What the task asks: In your copy, include every record exactly and no pictures.
Input material START
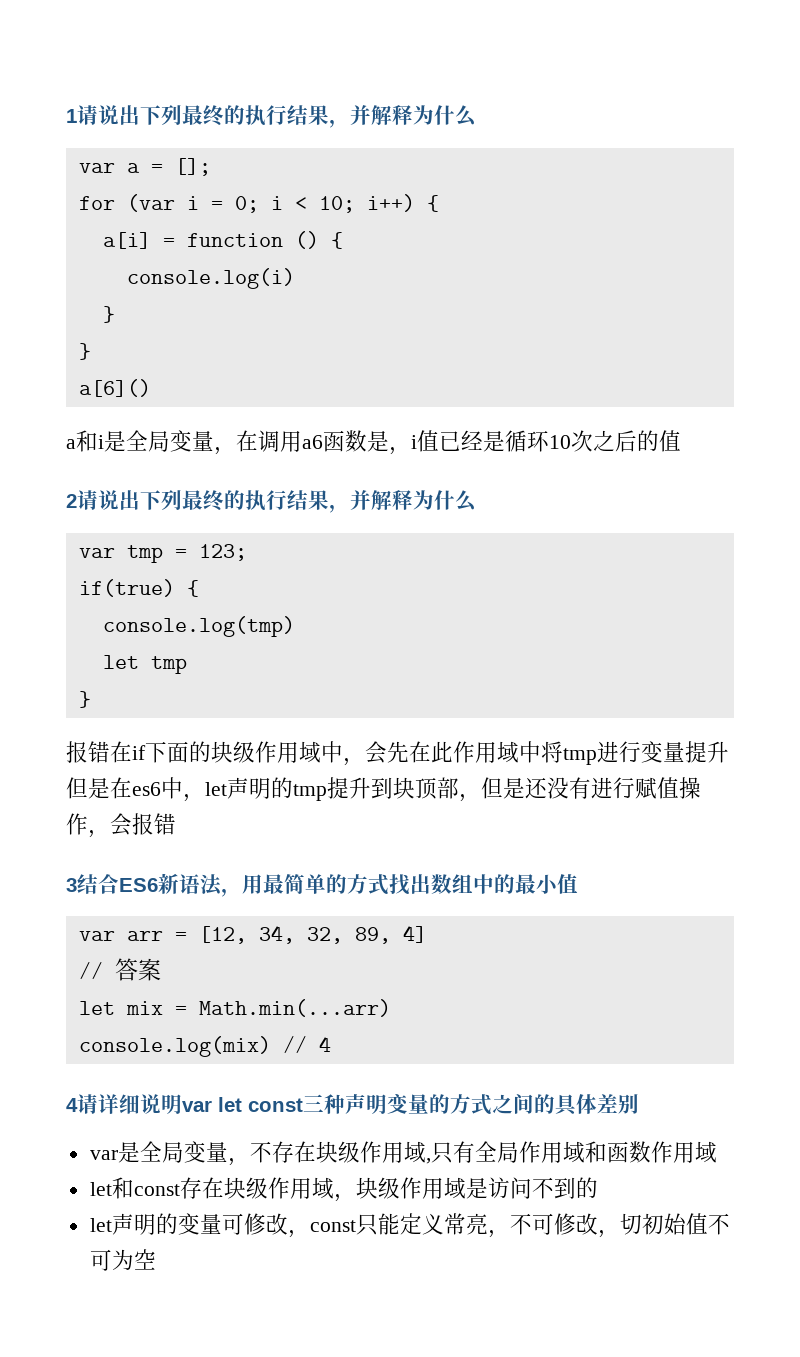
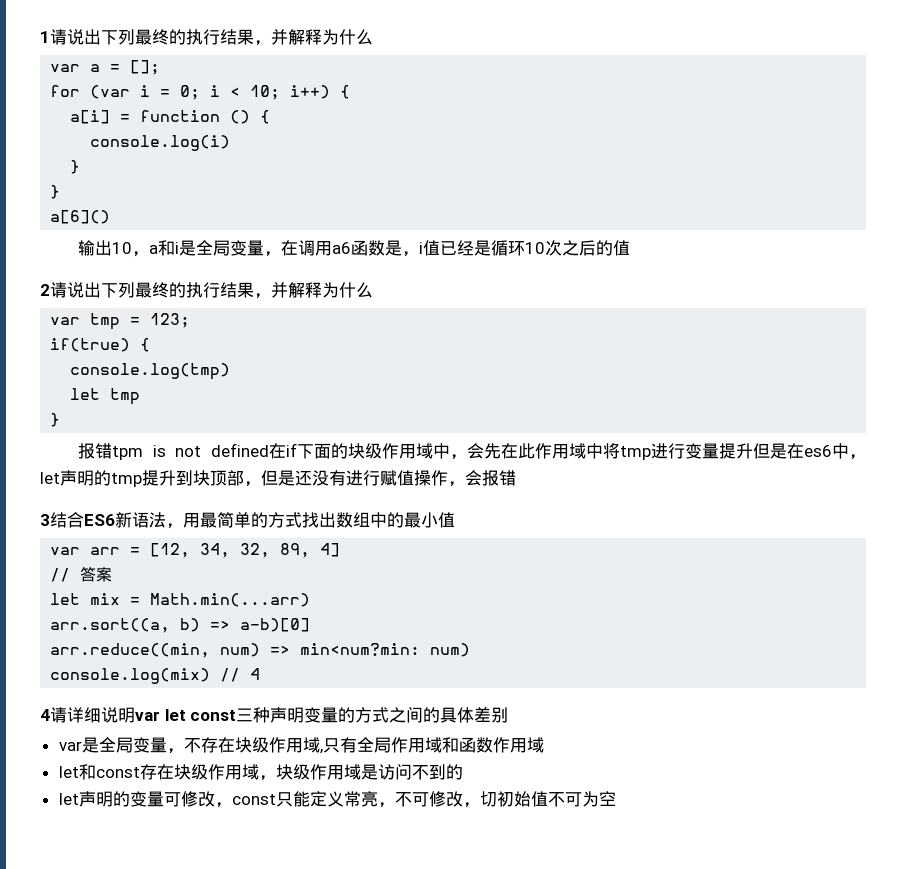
(151, 388) none -> [78,240,150,257] 输出10，
(110, 752) none -> [112,443,269,460] tpm is not defined
(391, 1008) none -> [50,618,311,633] [50,643,471,658] // arr.sort((a, b) => a-b)[0] // arr.reduce((min, num) => min<num?min: num)

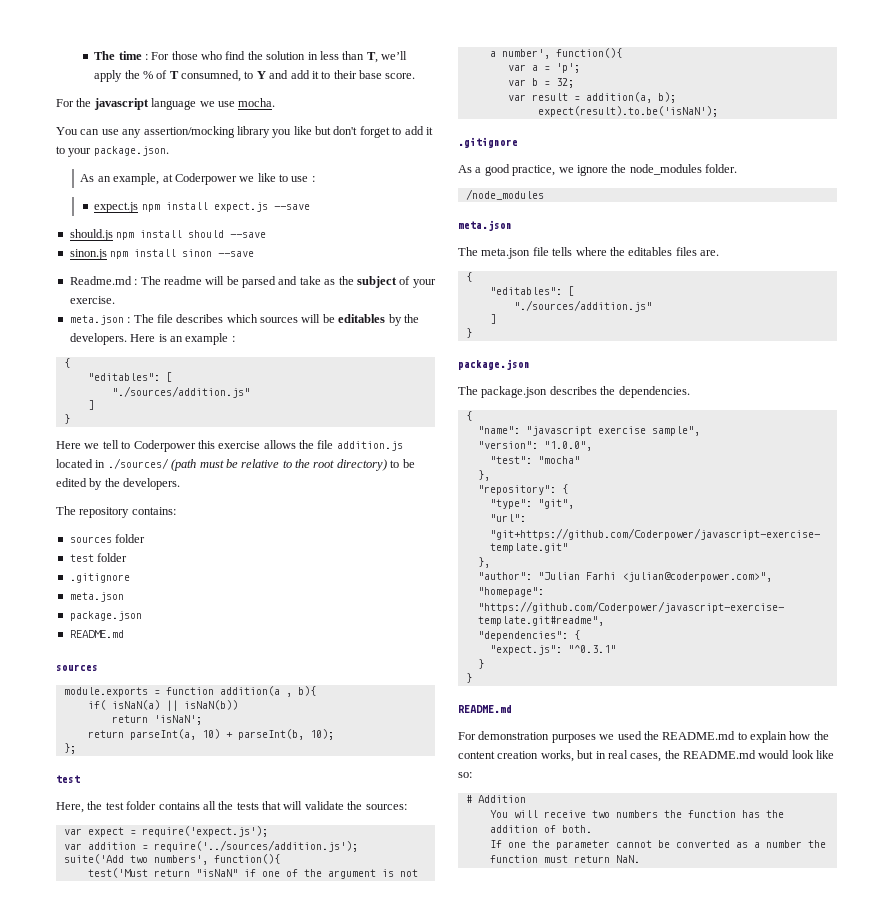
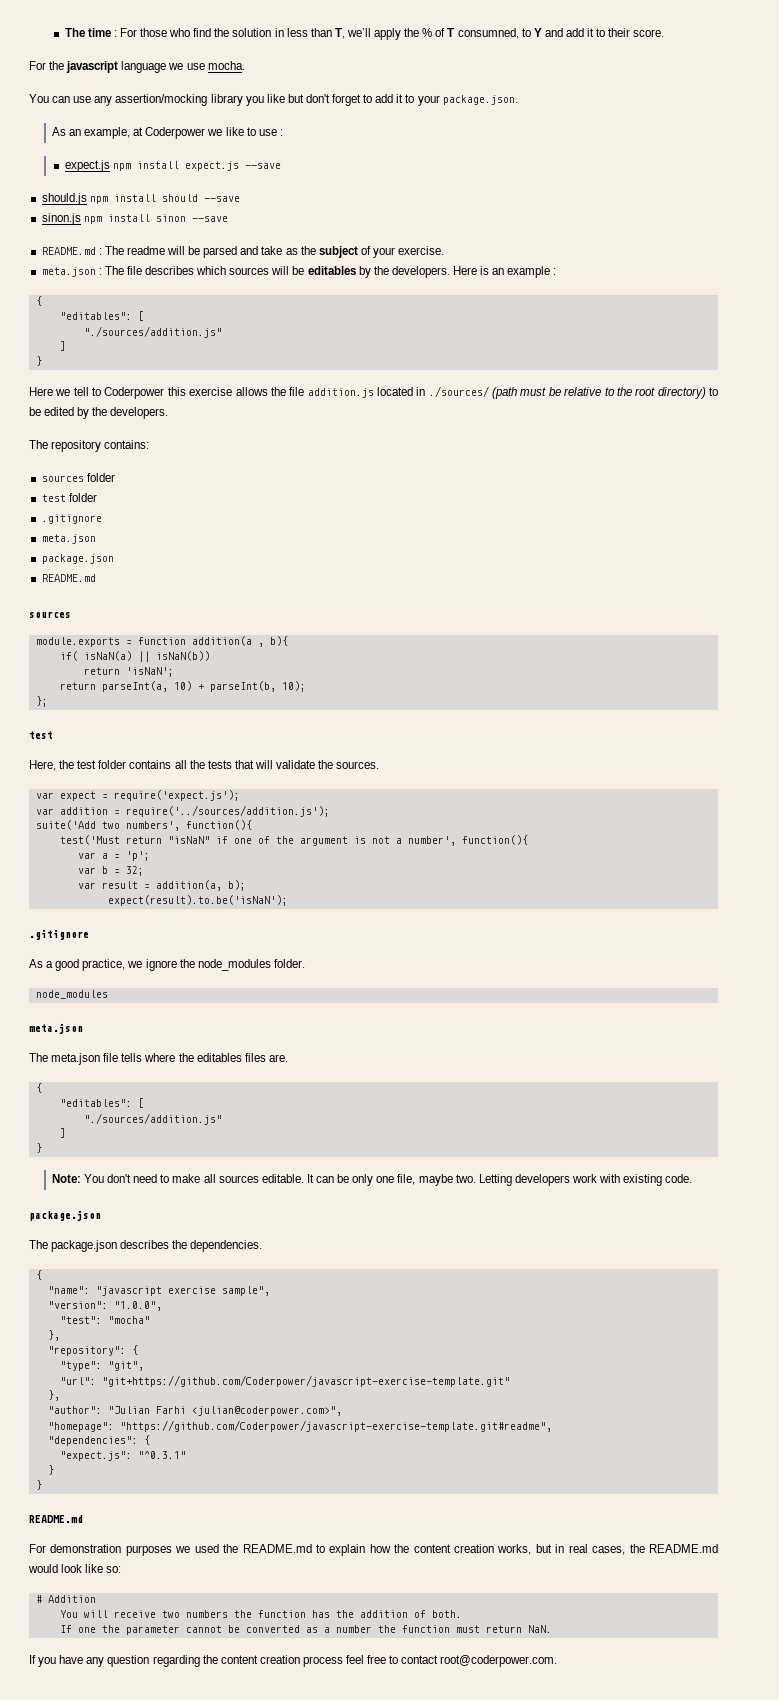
[358,70,382,79] base -> (631, 32) none
[69,276,132,285] Readme.md -> [41,247,96,255] README.md
[365,804,407,810] sources: -> [336,761,380,769] sources.
[465,189,544,200] /node_modules -> [35,990,108,999] node_modules
(472, 333) none -> [51,1174,693,1186] // Note: You don't need to make all sources editable. It can be only one file, maybe two. Letting developers work with existing code.
(640, 859) none -> [29,1655,558,1667] // If you have any question regarding the content creation process feel free to contact root@coderpower.com.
Input material END
Answer space:
(151, 388) none -> [78,240,150,257] 输出10，
(110, 752) none -> [112,443,269,460] tpm is not defined
(391, 1008) none -> [50,618,311,633] [50,643,471,658] // arr.sort((a, b) => a-b)[0] // arr.reduce((min, num) => min<num?min: num)

[358,70,382,79] base -> (631, 32) none
[69,276,132,285] Readme.md -> [41,247,96,255] README.md
[365,804,407,810] sources: -> [336,761,380,769] sources.
[465,189,544,200] /node_modules -> [35,990,108,999] node_modules
(472, 333) none -> [51,1174,693,1186] // Note: You don't need to make all sources editable. It can be only one file, maybe two. Letting developers work with existing code.
(640, 859) none -> [29,1655,558,1667] // If you have any question regarding the content creation process feel free to contact root@coderpower.com.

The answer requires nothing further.